This notebook guides you to use SageMaker for model training using a custom container.

SageMaker training requires the folllwing 2 inputs
 - **data**:  SageMaker training job requires all data inputs to be stored in S3 bucket.  You will upload your data to the S3 bucket
 - **training image**:  SageMaker training requires a docker image for training your model.  You will need to find out the image url
 

In [2]:
import sagemaker
from sagemaker import get_execution_role

In [3]:
sagemaker_session = sagemaker.Session()
role = get_execution_role()

### Training, Validation, Test data

A folder called **data** has been created, and under the data folder, 3 addtional folders(**train, validation, test**) have been created.

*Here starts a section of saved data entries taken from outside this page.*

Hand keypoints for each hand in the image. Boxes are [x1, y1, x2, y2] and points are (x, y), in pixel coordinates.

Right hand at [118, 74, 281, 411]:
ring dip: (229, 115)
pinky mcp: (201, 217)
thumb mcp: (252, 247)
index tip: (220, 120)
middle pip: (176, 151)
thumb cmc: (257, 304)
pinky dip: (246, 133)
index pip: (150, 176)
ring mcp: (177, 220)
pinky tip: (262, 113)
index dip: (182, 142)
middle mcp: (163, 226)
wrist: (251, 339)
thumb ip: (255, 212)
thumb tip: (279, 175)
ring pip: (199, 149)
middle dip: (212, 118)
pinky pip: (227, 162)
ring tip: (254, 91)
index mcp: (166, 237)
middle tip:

You will need to move your training, validation, and test data to these folders respectively



### The following bucket and directories will be used for store data and source code

change the name of s3_bucket and s3_prefix to reflect your bucket and prefix name

In [4]:
s3_bucket = '<bucket name>'
s3_prefix = '<prefix name>'

# S3 location for the training data
traindata_s3_prefix = '{}/data/train'.format(s3_prefix)

# S3 location for the validation data
validationdata_s3_prefix = '{}/data/validation'.format(s3_prefix)

# S3 location for the test data
testdata_s3_prefix = '{}/data/test'.format(s3_prefix)

# S3 location where model will be saved
output_s3 = 's3://{}/{}/models/'.format(s3_bucket, s3_prefix)

# S3 location for the training scripts\
code_location_s3 = 's3://{}/{}/codes'.format(s3_bucket, s3_prefix)

## Upload data to S3

In [None]:
local_data_path = 'data'
Inputs = sagemaker_session.upload_data(path=local_data_path, bucket=s3_bucket, key_prefix='{}/data'.format(s3_prefix))

print(Inputs)

Next, we need to set up the data channels for the training job later.  Modify the code delow to reflect the channels you have.  Please note, you can not have a data channel without data in it. For example, if you don't have a test channel, then modify the **data_channel** assignment line below to remove **"test":s3_input_test**

In [6]:
s3_input_train = "s3://" + s3_bucket + "/" + traindata_s3_prefix
s3_input_validation = "s3://" + s3_bucket + "/"  + validationdata_s3_prefix
s3_input_test = "s3://" + s3_bucket + "/"  + testdata_s3_prefix

data_channel = {"train":s3_input_train, "validation": s3_input_validation, "test": s3_input_test}


## Configure hyperparamters

Change the hyperparameter below for reflect your hyperparameters.  The epochs hyperparameter below is meant as an example. If you don't have any hyperaparameters, then remove the cell below.

In [11]:
hyperparameters = {"epochs": 1}

## Get the docker image uri
Next, we will to get the docker image url in ECR. Enter the value of image_tag

In [None]:
image_tag = "<name of the image>"
account = sagemaker_session.boto_session.client('sts').get_caller_identity()['Account']
region = sagemaker_session.boto_session.region_name
image = '{}.dkr.ecr.{}.amazonaws.com/{}:latest'.format(account, region, image_tag)
print(image)

## Start training job

Now have the data uploaded to S3 bucket, the hyperparameter values set, and the model training image uri from ECR, we are ready to set up the SageMaker Estimator to kick off the training job.

In [None]:
sk_estimator = sagemaker.estimator.Estimator(image,
                       role=role, 
                       train_instance_count =1, 
                       train_instance_type = 'ml.c4.2xlarge',
                       output_path=output_s3,
                       sagemaker_session=sagemaker_session)

sk_estimator.fit(data_channel)